Where can I find a systematic review of the concept a priori and a posteriori and investigations on their proper distinction? Classical texts are prefered but Kant, Aristotle are excluded. Actually the main accomplishment of Kant was on the part that he saw space and time to be subjective whereas Locke deemed them to be objective; but they both saw them as a prori. So the exact meaning of "a priori" and the word experience itself is required.
If you want a brief characterisation, (a) the a priori and the a posteriori both concern knowledge. They are epistemological concepts. They also centre on propositional knowledge : knowledge that something is the case, knowing that a proposition is true.

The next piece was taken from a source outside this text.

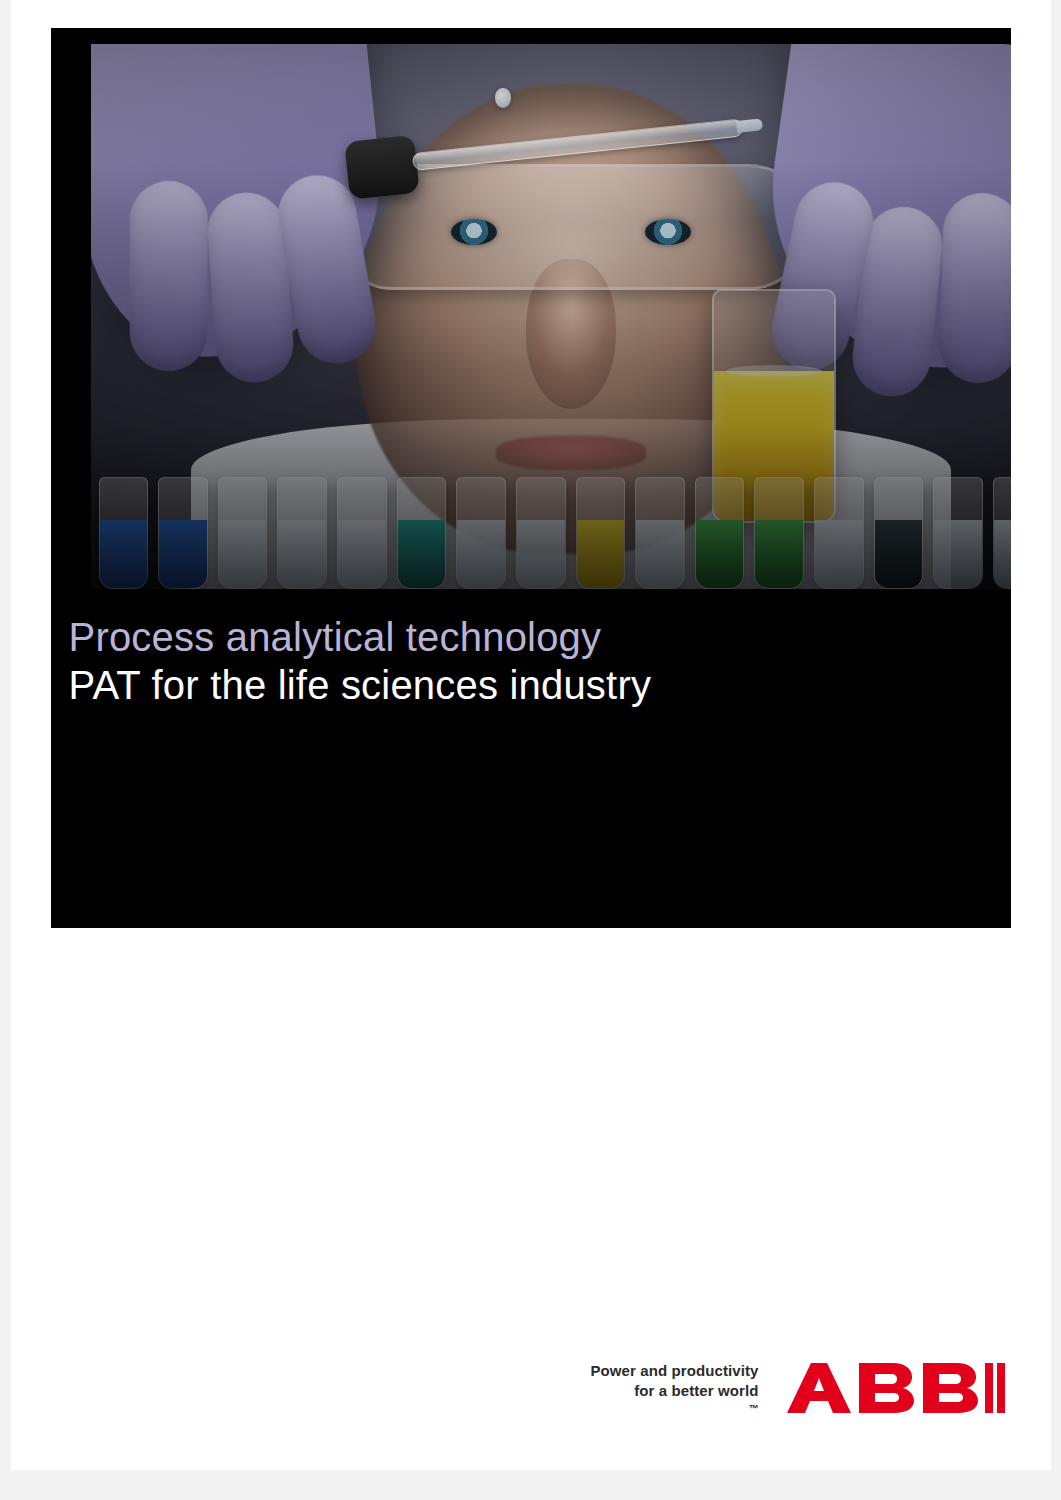Process analytical technology PAT for the life sciences industry
Power and productivity for a better world™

And (c) what is generally meant by saying that we have a priori knowledge is that we know the truth of certain propositions without appealing to sense experience as evidence or grounds. We know is 'prior' to or independently of experience. An example might be my knowledge that if A > B, and B > C, then A > C. Of course, without knowing a language (in this case English) which I learn from experience, I cannot recognise this as an a priori proposition. But given my knowledge of English, I don't need to appeal to sense experience to recognise that if A > B, and B > C, then A > C.
In contrast (d) what is generally meant by saying that we have a posteriori knowledge is that we have it only following or dependently on experience. I know that Pu Yi was the last Emperor of China but I know this, not possibly a priori but only by appealing to sense experience as evidence or grounds.
The a priori/ a posteriori distinction has considerable historical significance but following the work of W.V.O. Quine and Saul Kripke it is not the sharp blade - the fixed, clear and incontrovertible distinction - it was thought to be.
David W. Benfield, 'The A Priori--A Posteriori Distinction', Philosophy and Phenomenological Research, Vol. 35, No. 2 (Dec., 1974), pp. 151-166.
W.V.O. Quine, 'Two Dogmas of Empiricism', From A Logical Point of View, 1954.
Saul A. Kripke, Naming and Necessity, 1960.
Paul K. Moser, A Priori Knowledge (Oxford Readings in Philosophy), ISBN 10: 0198750846 / ISBN 13: 9780198750840 Published by Oxford University Press, 1987. (Contains discussion of a posteriori knowledge as well.)